Abstract

Dear Editor,
We thank Satapathy et al for the thoughtful and constructive feedback on our manuscript.1,2 We are encouraged by the recognition of the study’s clinical relevance and methodological rigor and we appreciate the opportunity to clarify and expand on the interpretation of our findings. Below, we provide detailed responses to each of the concerns raised, noting that many of these issues were already acknowledged in the Discussion and Limitations sections of our publication.

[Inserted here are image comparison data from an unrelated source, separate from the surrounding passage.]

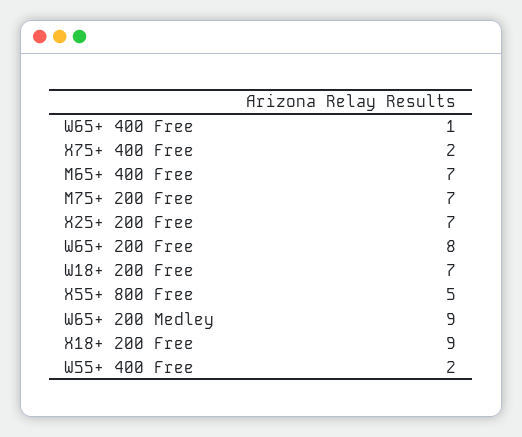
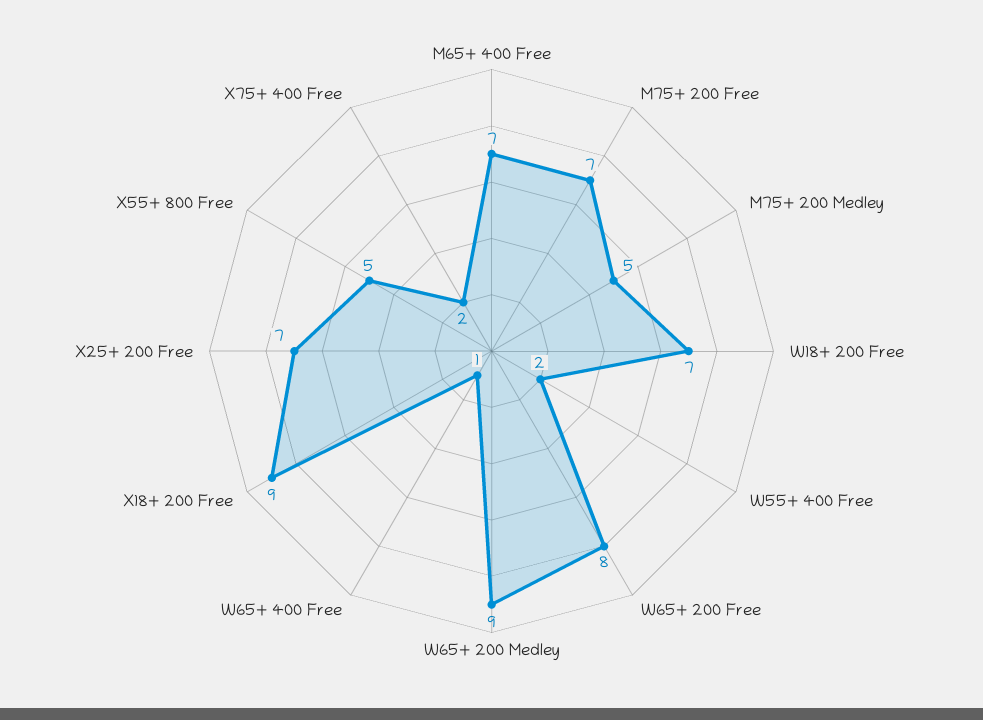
M75+ 200 Medley: none -> 5

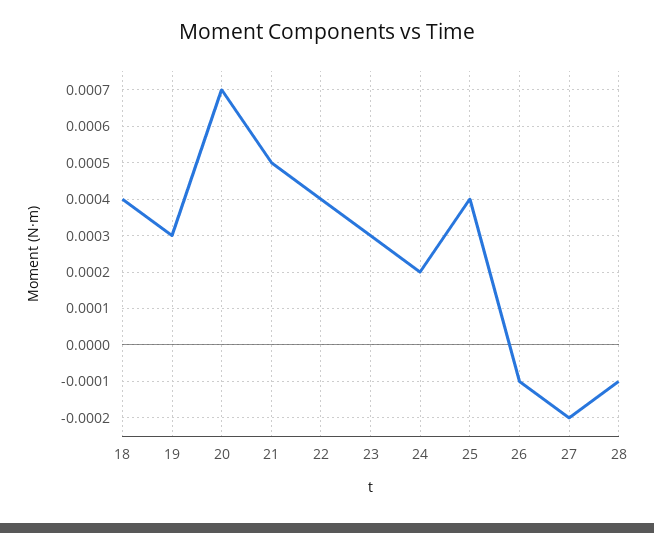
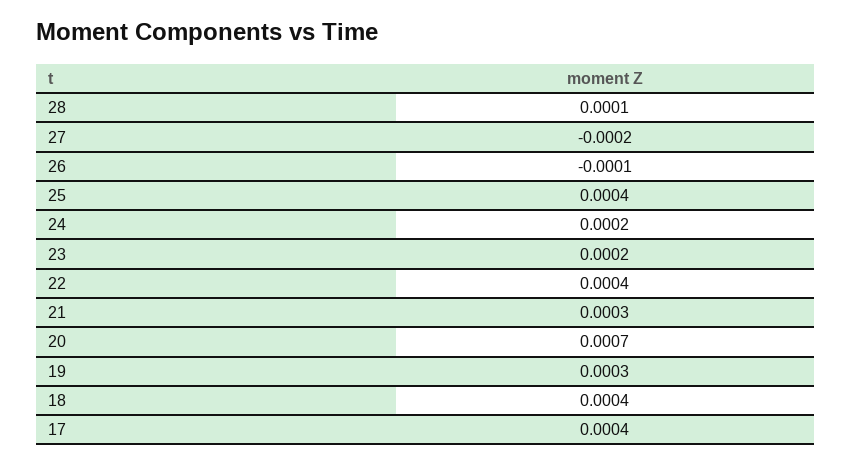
21: 0.0005 -> 0.0003
23: 0.0003 -> 0.0002
28: -0.0001 -> 0.0001
17: none -> 0.0004

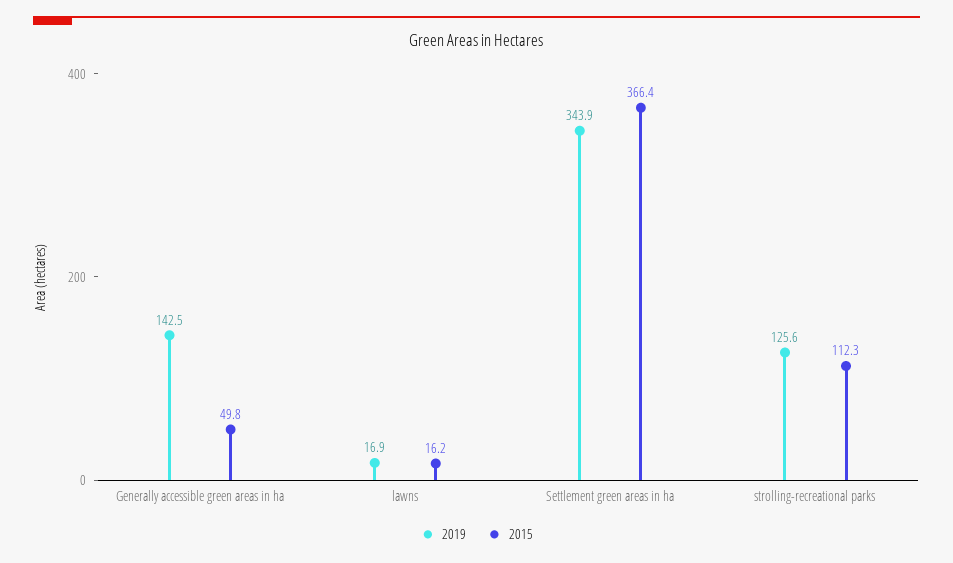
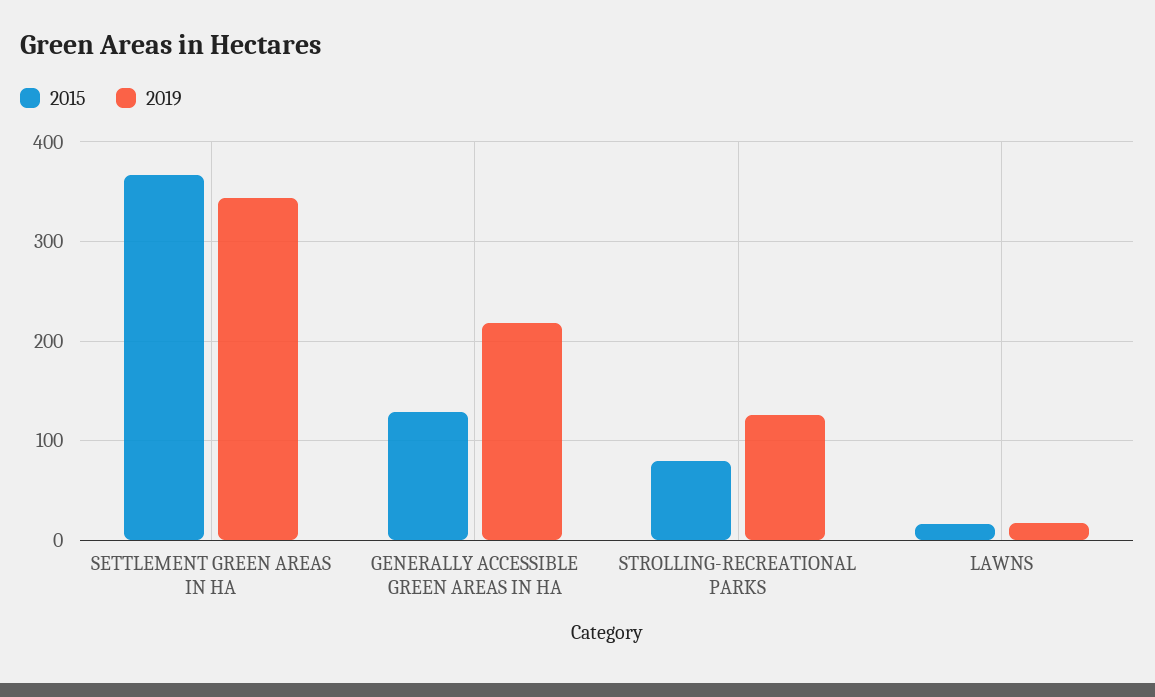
2019, Generally accessible green areas in ha: 142.5 -> 220
2015, Generally accessible green areas in ha: 49.8 -> 130
2015, strolling-recreational parks: 112.3 -> 80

We appreciate the concern regarding the interpretation of the effect sizes. In our study, the reported values correspond to partial eta squared (ηp²) measures. According to Cohen’s widely accepted standards for ηp² where from a statistical perspective, the magnitude of change in the physiological outcomes (VO²peak and time to exhaustion) is considered meaningful. We agree that statistical effect size does not automatically translate into clinical significance. As noted in the Discussion, we did not establish direct links between VO²peak changes and clinically actionable outcomes such as reductions in cardiovascular risk. While even modest absolute gains in VO²peak may express prognostic importance in BC cancer populations or survivors, future studies should explicitly connect these physiological improvements to patient-centered clinical changes.
We accept the concern regarding potential confounding variables such as adjuvant therapy, age, and baseline fitness. As noted in the Discussion, there is currently no established minimal clinically important change for the 6MWT in BC patients or survivors. Age differences (though non-significant) and therapy regimens are explicitly discussed as potential confounders in the Discussion, with an emphasis on the need for future studies with larger sample size incorporating multivariable analyses to explore intervention effects from age- or treatment-related variation. Furthermore, in Limitations chapter we have indicated that the small sample size precludes robust adjustment for confounders. Nevertheless, we statistically controlled for baseline VO²peak and functional capacity when analyzing change scores, which partially mitigates but does not eliminate the risk of residual confounding.
We acknowledge in the Discussion the complex and sometimes inverse relationship between objective fitness improvements and self-reported quality of life parameters related to physical functioning. We have provided potential explanations, including increased awareness of limitations after regaining functional capacity or persistent emotional distress despite physical improvements. In the Limitations, we noted that future studies should incorporate remotely monitored physical activity and use other research approaches (eg, qualitative) to better elucidate the lived experience of BC survivors.
We have addressed the need to monitor physical activity levels during the follow-up period in our Limitations. In Discussion we mentioned that participants from both groups reported that they engaged in low intensity physical activities 1 to 2 times per week that likely contributed to sustaining or even increasing daily physical activity outcomes during follow-up period. As indicated above, we proposed that future investigations integrate objective physical activity tracking (eg, wearable accelerometers) to analyze intervention versus lifestyle-maintained effects, allowing for more precise measures of follow-up physical activity behaviors.
Thank you again for the opportunity provided by Integrative Cancer Therapy to respond to the letter addressing clinical relevance and methodological rigor of our study.